Dès qu’il a pu vendre assez de bouillie sur le marché pour réunir une petite somme, Thierry Nyamen crée sa société NTFoods. Son capital de départ est de 150 000 francs CFA (228 euros) comme capital de départ et son unique employée est sa propre mère. La bouillie en poudre est vendue à la criée ou dans des boutiques. Son innovation lui permet de glaner de plusieurs récompenses, dont le Prix spécial du président de la République assorti de 10 millions de francs CFA et celui de la meilleure invention de l’Organisation africaine de la propriété intellectuelle (OAPI).
« Je réinvestissais tout dans l’entreprise, relate Thierry Nyamen. C’est ainsi que je suis passé de 25 kg de produits alimentaires à 300 tonnes. D’une employée à 50 et le capital actuel est de 500 millions de francs CFA [762 000 euros]. Aujourd’hui, nous travaillons avec plus de 120 organisations d’agriculteurs au Cameroun. »
Concurrencer Nestlé
Quel est son rêve à présent, seize ans après ses débuts ? Concurrencer les multinationales telles Nestlé, implantées depuis des décennies sur le marché camerounais et africain. Mais avec quelles armes ? « Vous avez suivi la guerre du Vietnam ? Vous connaissez l’histoire de David contre Goliath dans la Bible ? Je peux vous dire que les personnes qui réussissent ne font pas des choses différentes. Ils ont une manière différente de faire des choses », répond-t-il, un brin mystérieux.

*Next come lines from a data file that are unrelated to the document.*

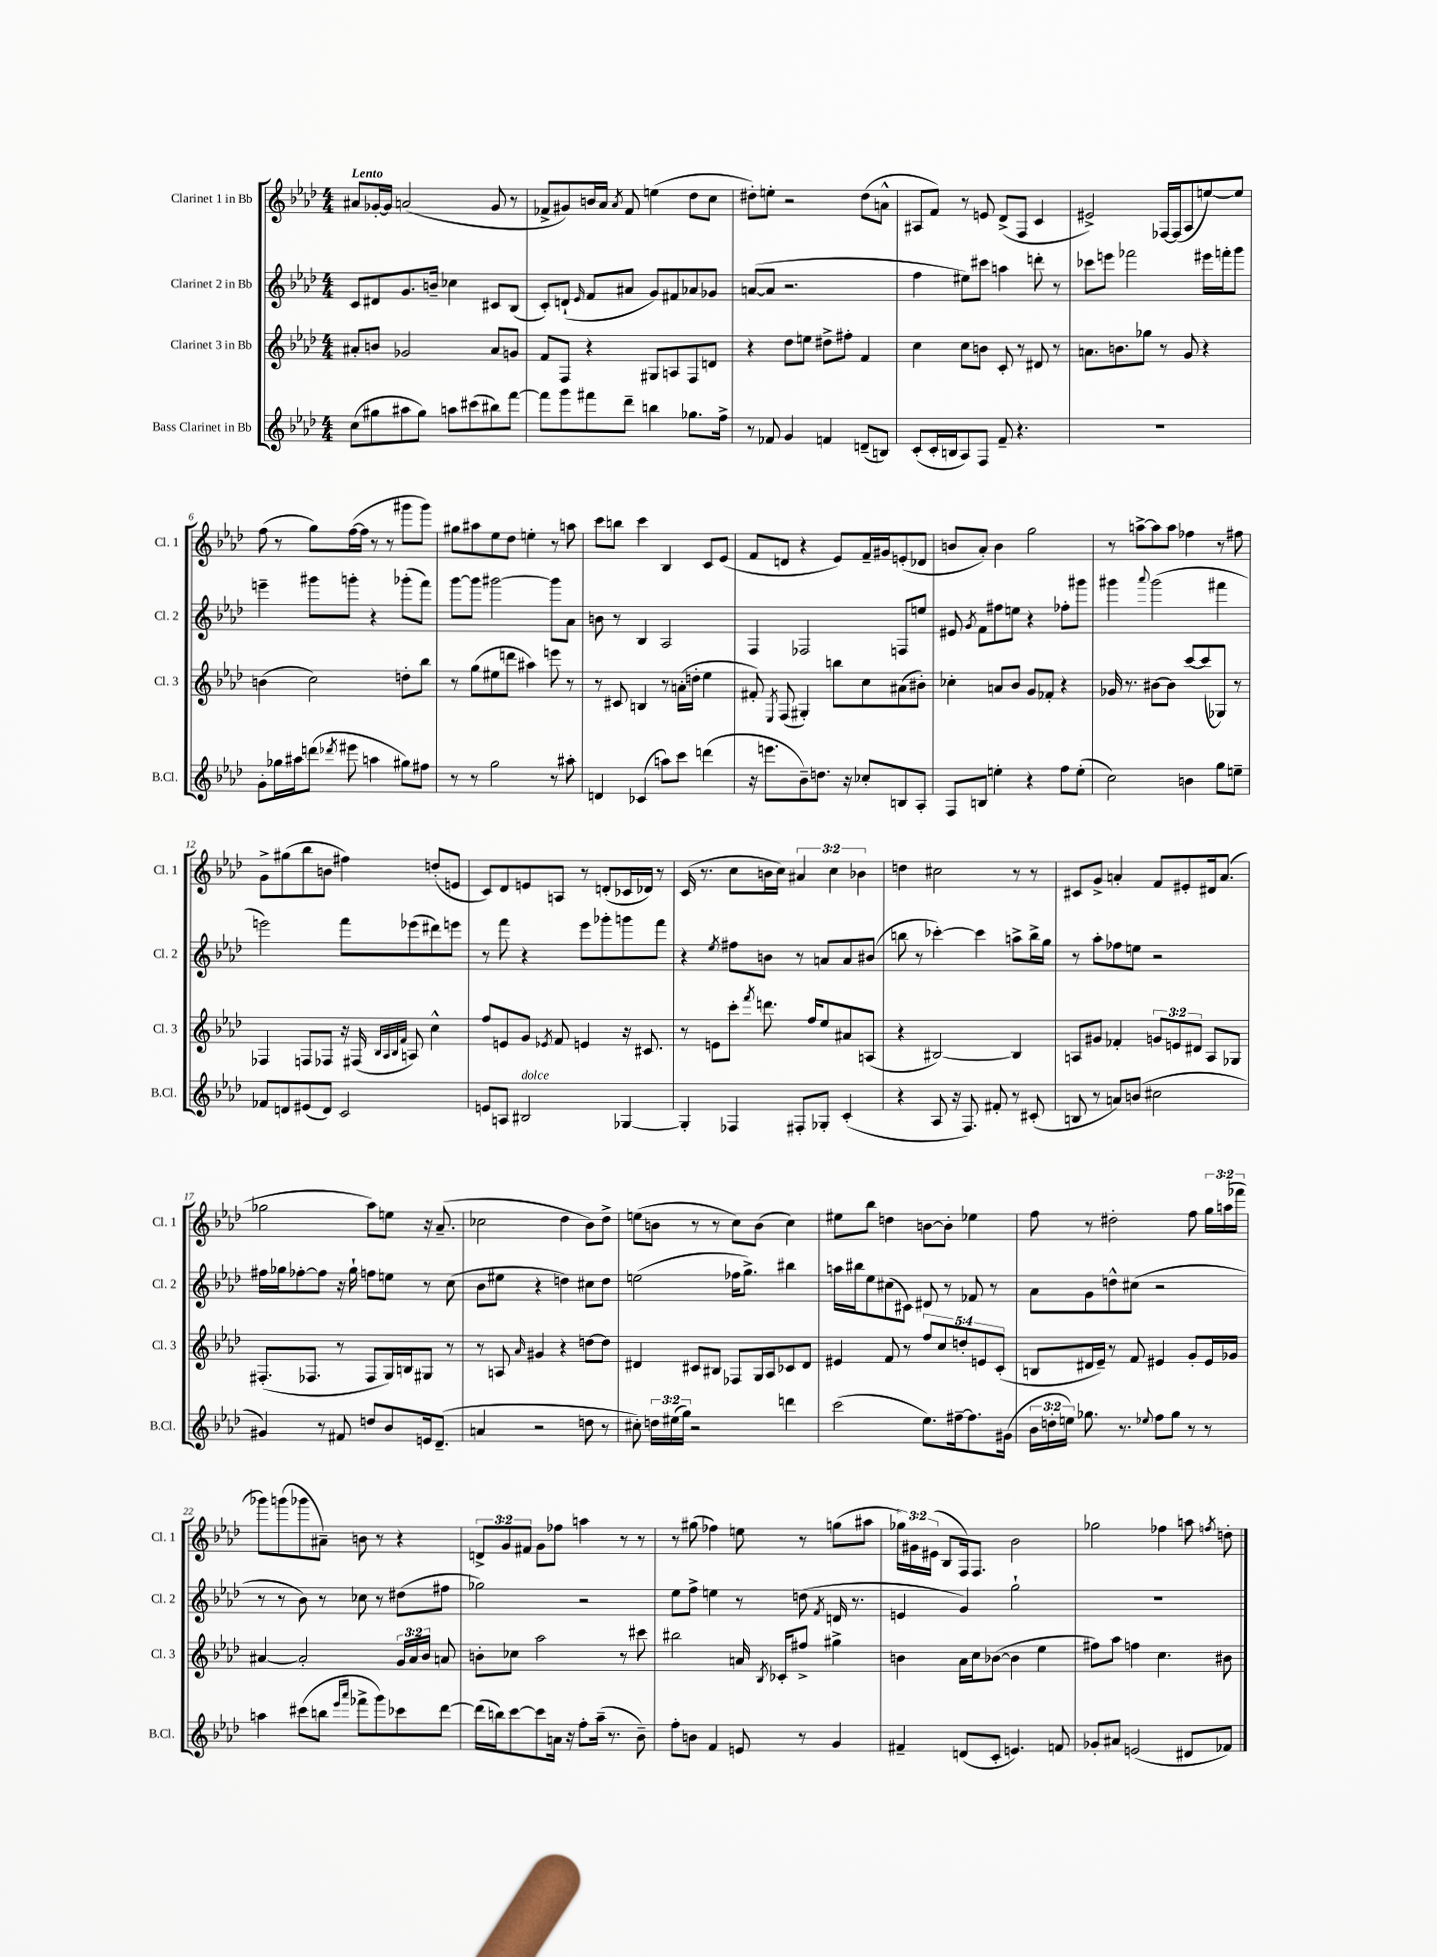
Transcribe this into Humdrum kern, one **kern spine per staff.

**kern	**kern	**kern	**kern
*staff4	*staff3	*staff2	*staff1
*clefG2	*clefG2	*clefG2	*clefG2
*k[b-e-a-d-]	*k[b-e-a-d-]	*k[b-e-a-d-]	*k[b-e-a-d-]
*M4/4	*M4/4	*M4/4	*M4/4
(8cc	8a#'	8c	8a#
8gg#	8b	8d#	[16g-'
.	.	.	16g-]
8aa#	2g-	8.g	(2a
8gg#)	.	.	.
.	.	16b~	.
8aa	.	4cc-	.
(8ccc#	.	.	.
8bb#)	8a#	8c#	8g-
[8fff	8g	(8B-	8r
=	=	=	=
8fff]	8f	8c')	8f-^
8ggg	8F	(8d`	8g#)
.	.	16qqe-	.
8fff#	4r	8f	16b
.	.	.	16a-
.	.	.	8qa-
8ddd-~	.	8a#	8f-
4bb	8G#	8g)	(4ee
.	8A	8f#	.
8.gg-	8F	8a-	8dd-
.	8d	8g-	8cc
16ff^	.	.	.
=	=	=	=
8r	4r	([8a	8dd#')
8f-	.	8a]	8ee'
4g	8dd-	2.r	2r
.	8ee	.	.
4f	8dd#^	.	.
.	8ff#'	.	.
(8d~	4f	.	(8dd#
8B)	.	.	8a^^
=	=	=	=
(8c'	4cc	4ff	8A#
16c'	.	.	8f)
16B	.	.	.
8A-)	8cc	8ee#)	8r
8F	8b	8ccc#	8e
8f~	8c'	4aa	(8d-^
4.r	8r	.	8F
.	8d#	8ddd'	4c
.	8r	8r	.
=	=	=	=
1r	8.a	8ccc-	2e#^)
.	.	8eee	.
.	8.b	.	.
.	.	2fff-	.
.	8gg-	.	.
.	8r	.	[16F-
.	.	.	(16F-]
.	8g	.	8A-
.	4r	16eee#	[8ee)
.	.	16fff'	.
.	.	8ggg	8ee]
=	=	=	=
8g'	(4b	4eee~	(8ff
16gg-	.	.	8r
16aa#	.	.	.
(8ddd	2cc)	8ggg#	8gg)
8qddd-	.	.	.
8eee#	.	8ggg'	([16ff
.	.	.	16ff]
4aa	.	4r	8r
.	.	.	8r
8gg#)	8dd'	(8ggg-'	8ggg#
8ff#	8bb-	8fff)	8ggg#)
=	=	=	=
8r	8r	[8ggg	8gg#
8r	(8gg	8ggg]	8aa#
2gg	8ee#	[2ggg#	8ee-
.	8ddd	.	8dd-
.	4aa#)	.	4ee'
8r	8eee	8ggg#]	8r
8aa#'	8r	8a-	8aa
=	=	=	=
4d	8r	8b	8ccc
.	8c#	8r	8bb
(4c-	4B	4B-	4ccc
8aa)	8r	2A-	4B-
8ccc	(16a'	.	.
.	16dd'	.	.
(4ddd	4ee-	.	8c
.	.	.	(8e-
=	=	=	=
16r	8f#')	4F	8f
8.eee	.	.	.
.	8qE-	.	.
.	(8F	.	8d
8b-~)	4G#')	2F-	4r
8.dd	.	.	.
.	8bb	.	8e-)
16r	.	.	.
8cc-'	8cc	.	16f~
.	.	.	16g#
8B	(8a#	8F	(8e'
8A-'	8b#')	8ee	8d-
=	=	=	=
8F	4cc-'	8e#	8b
.	.	8qg	.
8B	.	8f	8a-')
4ee'	8a	8ff#	4b
.	8b-	8ee	.
4r	8g	4r	2gg
.	8f-'	.	.
8ff	4r	8ff-'	.
(8ee'	.	8ggg#	.
=	=	=	=
2cc)	16g-	4ggg#	8r
.	8.r	.	.
.	.	.	[8aa^
.	.	8qqaaa-	.
.	[8b#	(2ggg#	8aa]
.	8b#]	.	8aa
4b	[8ccc	.	4ff-
.	(8ccc]	.	.
8gg	8G-)	4fff#	8r
8ee~	8r	.	8ff#
=	=	=	=
8f-	4F-	2eee)	8g^
8d	.	.	(8gg#
(8e#	8F	.	8bb-
8d)	8F-	.	8b
2c	16r	8fff	4ff#)
.	(16F#	.	.
.	32qqB-	.	.
.	32qqA-	.	.
.	32qqB-	.	.
.	32qqf	.	.
.	8A)	(8eee-	.
.	4cc^^	8ddd#)	(8dd'
.	.	8eee	8e
=	=	=	=
8e	8ff	8r	8c)
8A	8e	8fff	8d-
2B#	8g	4r	8e
.	8qe-	.	.
.	8f	.	8A
.	4e	8eee-	8r
.	.	8ggg-'	(8d'
[4G-	16r	8ggg	16c-
.	8.c#	.	16d-)
.	.	8fff	8r
=	=	=	=
4G-']	8r	4r	(16c
.	.	.	8.r
.	8e	.	.
.	.	8qee-	.
4F-	8ccc'	8ff#	8cc
.	8qfff	.	.
.	8.ddd	8b	16b
.	.	.	16cc)
8F#'	.	8r	6a#
.	16ff	.	.
8G-'	8ee-	8a	.
.	.	.	6cc
(4c'	8a#	8a	.
.	.	.	6b-
.	(8A	(8b#	.
=	=	=	=
4r	4r	8bb	4dd
.	.	8r	.
8A-	[2B#)	[4ccc-')	2cc#
16r	.	.	.
8.F)	.	.	.
.	.	4ccc-]	.
8f#'	.	.	.
8r	4B#]	8aa^	8r
(8c#'	.	16bb^	8r
.	.	16gg	.
=	=	=	=
8B	8A	8r	8c#
8r	8g#	8aa-'	8g^
8a)	4f-'	8ff-	4a'
(8b	.	8ee	.
2cc#	12g	2r	8f
.	12e	.	.
.	.	.	8e#'
.	12d#	.	.
.	8A	.	16d#
.	.	.	(8.a
.	8G-	.	.
=	=	=	=
4g#)	(8.F#'	16ff#	2gg-
.	.	16gg-	.
.	.	[8ff-'	.
.	8.F-	.	.
8r	.	8ff-]	.
8f#	8r	16r	.
.	.	16gg-`	.
8dd	8F-	8ff	8aa-)
8b-	16G)	8ee	8ee
.	16B	.	.
16e	8G#	8r	16r
(8.d-~	.	.	(8.a-~
.	8r	(8cc	.
=	=	=	=
4a	8r	8b-	2cc-
.	8A	8ee#	.
.	16qqa-	.	.
2r	4g#	4r	.
.	4r	4dd)	4dd-
8dd	[8dd	8cc#	8b-)
8r	8dd]	8dd	8dd-^
=	=	=	=
8cc#')	4d#	(2ee	(8ee
24dd	.	.	8b
(24ee#	.	.	.
24gg)	.	.	.
2r	8c#	.	8r
.	8B#	.	8r
.	8F-	16ff-	8cc)
.	.	8.gg^)	.
.	16G	.	(8b
.	16A-	.	.
4ddd	8c-	4bb#	4cc)
.	8d#	.	.
=	=	=	=
(2ccc	4e#	16aa	8ee#
.	.	16bb#	.
.	.	8ee-	8bb-
.	8f	(8cc#	4dd
.	8r	8c#)	.
8.ee-)	10ff	8d#	[8b
.	10cc	.	.
.	.	8r	8b']
[16ff#~	.	.	.
.	10dd'	.	.
8.ff#]	.	8f-	4ee-
.	10e	.	.
.	.	8r	.
.	(10c'	.	.
(16g#	.	.	.
=	=	=	=
24b-	8B	8a-	8ff
24dd'	.	.	.
24ee)	.	.	.
8.gg-	16d#	8g	8r
.	16e-~)	.	.
.	8r	8dd^^	2dd#'
8.r	.	.	.
.	8f	(8cc#	.
8qqee-	.	.	.
8ff	4e#	2r	.
8gg-	.	.	.
8r	8g'	.	8ff
8r	16e#	.	24gg
.	.	.	(24aa
.	16g-	.	.
.	.	.	24fff-
=	=	=	=
4aa	[4a#	8r	8ggg-)
.	.	8r	(8ggg
(8ccc#	2a#']	8b-)	8ggg-
8bb	.	8r	8a#~)
16qqeee-	.	.	.
16qqaaa-	.	.	.
8fff-^	.	8cc-	8b
8ggg)	.	8r	8r
8ccc-	24g	(8dd#	4r
.	24a#	.	.
.	24b-	.	.
[8ddd-	8a	8ff#	.
=	=	=	=
(16ddd-]	8b'	2gg-)	12d^
16bb)	.	.	.
.	.	.	12g
[8ccc	8cc-	.	.
.	.	.	12f#
8ccc]	2aa-	.	8g
16a	.	.	8ff-
16r	.	.	.
8ff'	.	2r	4aa
(16aa-~	.	.	.
8.r	.	.	.
.	8r	.	8r
8b-~)	8ccc#	.	8r
=	=	=	=
8ff'	2bb#	8ee-	8r
8b	.	8ff^	(8gg#
4f	.	4ee	4ff-)
8e	16a	8r	8ee
.	8qB-	.	.
.	16c-'	.	.
8r	8ff#^	(8dd	8r
.	.	8qf	.
4g	4gg#^	16d	(8gg
.	.	8.r	.
.	.	.	8aa#
=	=	=	=
4f#~	4b	4e	24gg-)
.	.	.	24g#
.	.	.	(24e#
.	.	.	8B-
(8d	16a-	4g)	16F)
.	16cc	.	8.F
8c'	([8b-	.	.
4.e)	4b-]	2gg`	2b-
.	4ee-	.	.
8f	.	.	.
=	=	=	=
8g-'	8ff#)	1r	2gg-
8a#	8aa-	.	.
(2e	4ff	.	.
.	4.cc	.	4ff-
8d#	.	.	8aa
.	.	.	8qff
8f-)	8b#	.	8dd'
==	==	==	==
*-	*-	*-	*-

Difficile toutefois de concurrencer une multinationale dont le chiffre d’affaires s’élève à plusieurs dizaines de milliards d’euros quand certains travaux tels l’emballage des produits ou les fritures sont encore réalisés manuellement. « Je ne suis pas complexée. Sur le côté nutritionnel, nous avons des produits bio, sans engrais chimique. Il n’y a pas de comparaison. Au niveau des prix, nous sommes imbattables car nous sommes moins chers. Nos machines sont arrivées et se trouvent actuellement au port de Douala », justifie-t-il.
Pour Serge Constant Ebene, ancien directeur régional des ventes de Nestlé pour l’Afrique de l’Ouest et du Centre : « Si Thierry Nyamen garde son ambition, s’il est exigeant, il n’y a pas de raison pour qu’il ne réussisse pas. »
« Sur la route »
Thierry Nyamen en est convaincu : il est « sur la route » car, il y a deux mois, le gouvernement camerounais par le biais du ministère de l’agriculture et du développement rural, lui a passé une commande de 12 000 seaux de 4 kg de bouillie, pour les déplacés de Boko Haram qui ont fui les exactions de la secte islamiste et sont réfugiés dans l’extrême nord du pays.
« C’est plus d’une centaine de millions de francs CFA. C’est la plus grosse commande que j’ai jamais reçue, s’enthousiasme le quadra, qui dispense aussi des cours d’entrepreneuriat à des étudiants de la capitale, quelques heures par semaine. J’en ai déjà fabriqué la moitié. J’ai dû employer cent personnes supplémentaires. C’est possible de réussir au Cameroun. Les jeunes doivent oser, partir de rien. »
Dans les couloirs de NTFoods, il s’arrête de temps à autre pour donner des conseils à l’un des 140 stagiaires qu’il reçoit cette année. « Plus tard, on veut être comme lui », rêvent-ils. « Et pourquoi pas ? La vraie magie, c’est le travail », leur répète comme un mantra Thierry Nyamen, toujours souriant.